When conservatives learned of all the budget gimmicks and fiscal sleights of hand that were contained in the budget deal hammered out by Speaker Boehner in April they were justifiably peeved. They felt hoodwinked by the promise of $38.5 billion in cuts, which turned about to be far less in reality. The editors at National Review called it "Strike One." 

With that past as prologue it is understandable why many conservatives are wary of virtually any deal that has the hand prints of Senate Majority Leader Harry Reid on it, and especially any deal that Obama is willing to sign off on. Erick Erickson at Red State lays out the fears felt by conservatives on what the negotiations may ultimately produce:

The least likely scenario is John Boehner’s plan barely makes it through the House and then the Senate Democrats say, “Okay, we’re out of time, let’s do it.” That’s what the GOP is telling themselves will happen. Senator Reid today quashed that idea by saying the Senate will vote tonight to kill Boehner’s plan.  

The more likely scenario is that Reid will either use Boehner’s plan as a shell to then pass Democrat ideas possibly including tax increases, White House policy preferences, etc. They will then send the bill back to the House and, since the shell will be John Boehner’s plan, the Democrats will dare John Boehner to kill his own legislation.  

What seems most likely at this point is that the Senate will kill Boehner’s plan tonight or tomorrow, then declare that we are out of time and insist on a “clean” debt ceiling increasing saying we’ll take care of all the other issues later.
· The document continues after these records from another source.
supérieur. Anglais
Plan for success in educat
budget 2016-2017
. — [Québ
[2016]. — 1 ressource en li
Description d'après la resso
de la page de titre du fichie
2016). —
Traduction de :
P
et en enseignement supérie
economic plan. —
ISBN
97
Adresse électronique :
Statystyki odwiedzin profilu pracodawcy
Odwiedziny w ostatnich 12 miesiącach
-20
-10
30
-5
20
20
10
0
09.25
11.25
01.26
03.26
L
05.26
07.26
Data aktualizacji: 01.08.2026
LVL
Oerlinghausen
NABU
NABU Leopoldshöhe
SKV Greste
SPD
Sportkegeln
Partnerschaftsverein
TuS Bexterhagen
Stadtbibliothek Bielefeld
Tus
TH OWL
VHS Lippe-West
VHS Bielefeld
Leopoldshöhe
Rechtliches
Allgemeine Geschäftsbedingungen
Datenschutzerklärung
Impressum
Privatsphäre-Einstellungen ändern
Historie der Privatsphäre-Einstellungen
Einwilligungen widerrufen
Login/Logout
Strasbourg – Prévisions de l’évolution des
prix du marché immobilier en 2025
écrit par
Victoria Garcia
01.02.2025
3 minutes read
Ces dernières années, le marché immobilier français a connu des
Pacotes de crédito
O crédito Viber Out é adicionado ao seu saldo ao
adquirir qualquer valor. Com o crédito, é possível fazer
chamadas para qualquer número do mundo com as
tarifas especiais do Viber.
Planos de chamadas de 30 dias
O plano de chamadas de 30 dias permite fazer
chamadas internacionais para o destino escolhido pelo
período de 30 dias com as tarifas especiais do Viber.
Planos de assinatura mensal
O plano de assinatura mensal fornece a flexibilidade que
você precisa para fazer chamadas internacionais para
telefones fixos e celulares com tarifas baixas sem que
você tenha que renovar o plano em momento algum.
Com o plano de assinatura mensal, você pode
The GOP, having folded all the way down to a bare bones plan, will probably cave.

While we have hope that the ultimate debt ceiling deal won't resemble Enron accounting spreadsheets, or a Boehner plan riddled with tax increases inserted by Harry Reid, it is understandable why many conservatives don't see Washington as capable of producing anything but.  

As long as the aforementioned doesn't occur, conservatives can be happy that the GOP has beat the Dems to death over tax increases — read that, right now there are none in the deal.  

Conservatives can also rejoice at the fact that such major spending cuts are being proposed at all. Can you ever recall a time in US history when a debt ceiling raise has given Republicans the political leverage to extract Trillions in spending from a Democrat Senate and a Democrat President?

The 2010 election was an overwhelming vote in favor of reduced spending — even Obama acknowledges that much.

Right now both moderates and conservatives are upset with Washington's spending. The tension, as we see it, is moderates in polls say they just want Washington to get something done, but conservatives want Washington to get it done right.